Saved entries
- - - - - - -
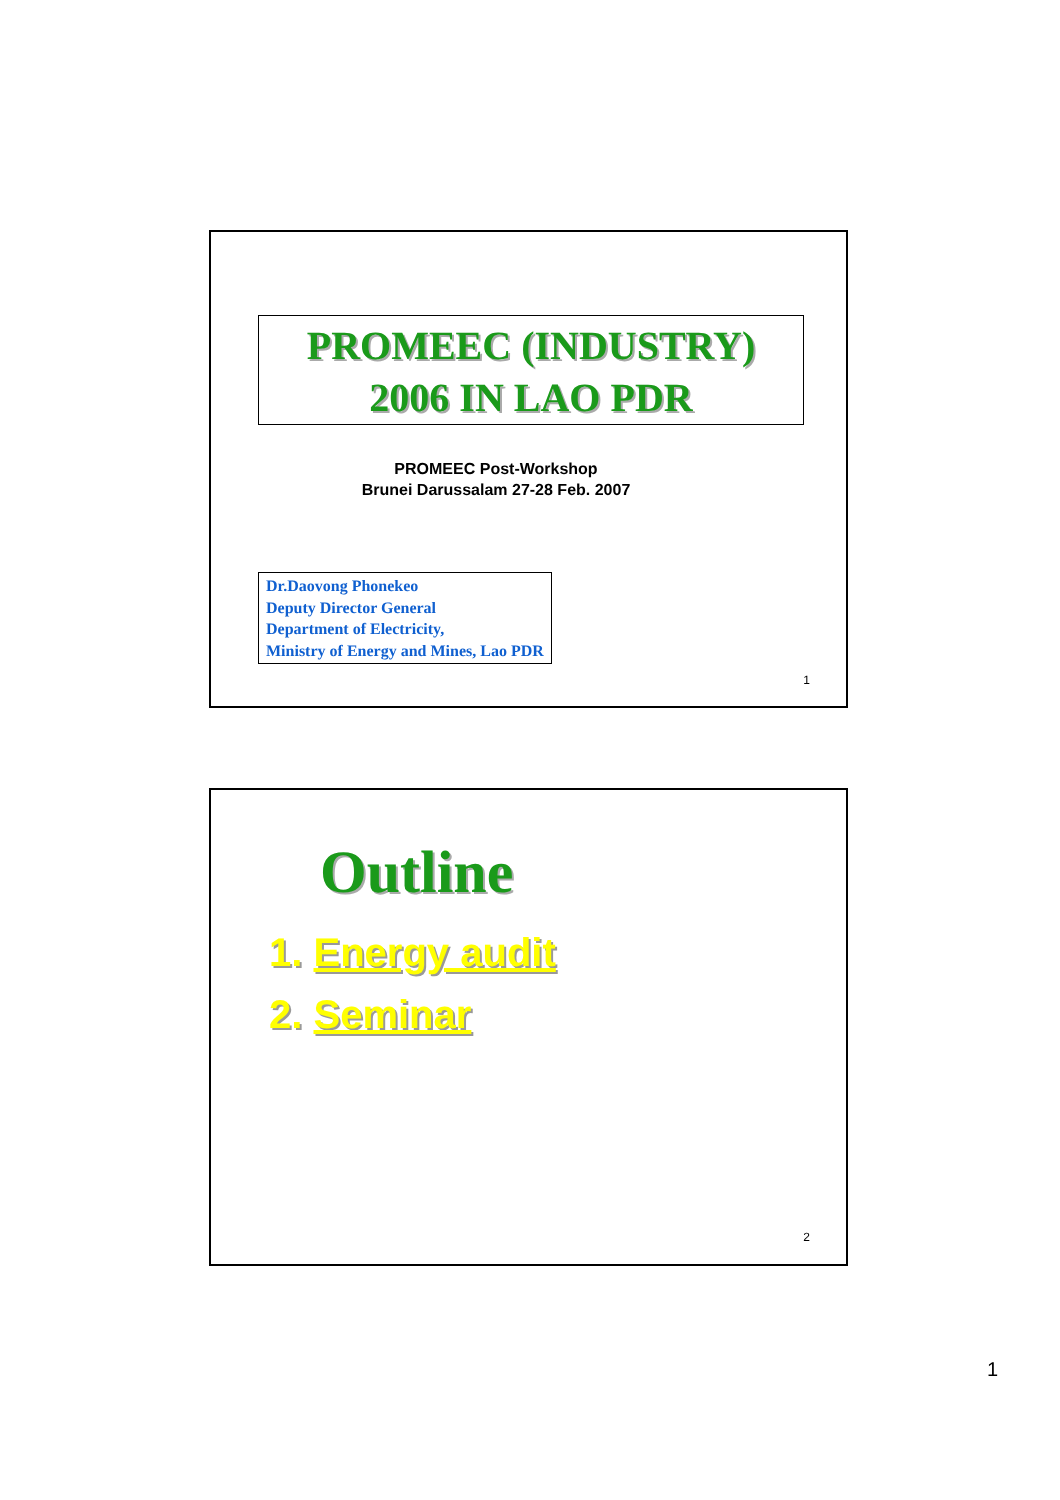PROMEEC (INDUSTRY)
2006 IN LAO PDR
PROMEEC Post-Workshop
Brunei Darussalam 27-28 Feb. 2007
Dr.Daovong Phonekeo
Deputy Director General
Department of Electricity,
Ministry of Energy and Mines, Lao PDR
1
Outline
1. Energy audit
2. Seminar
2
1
- - - - - - -
Would you please set down the lines from the one with "PROMEEC Post-Workshop" to the end of the data above, exactly and without any other lines?

PROMEEC Post-Workshop
Brunei Darussalam 27-28 Feb. 2007
Dr.Daovong Phonekeo
Deputy Director General
Department of Electricity,
Ministry of Energy and Mines, Lao PDR
1
Outline
1. Energy audit
2. Seminar
2
1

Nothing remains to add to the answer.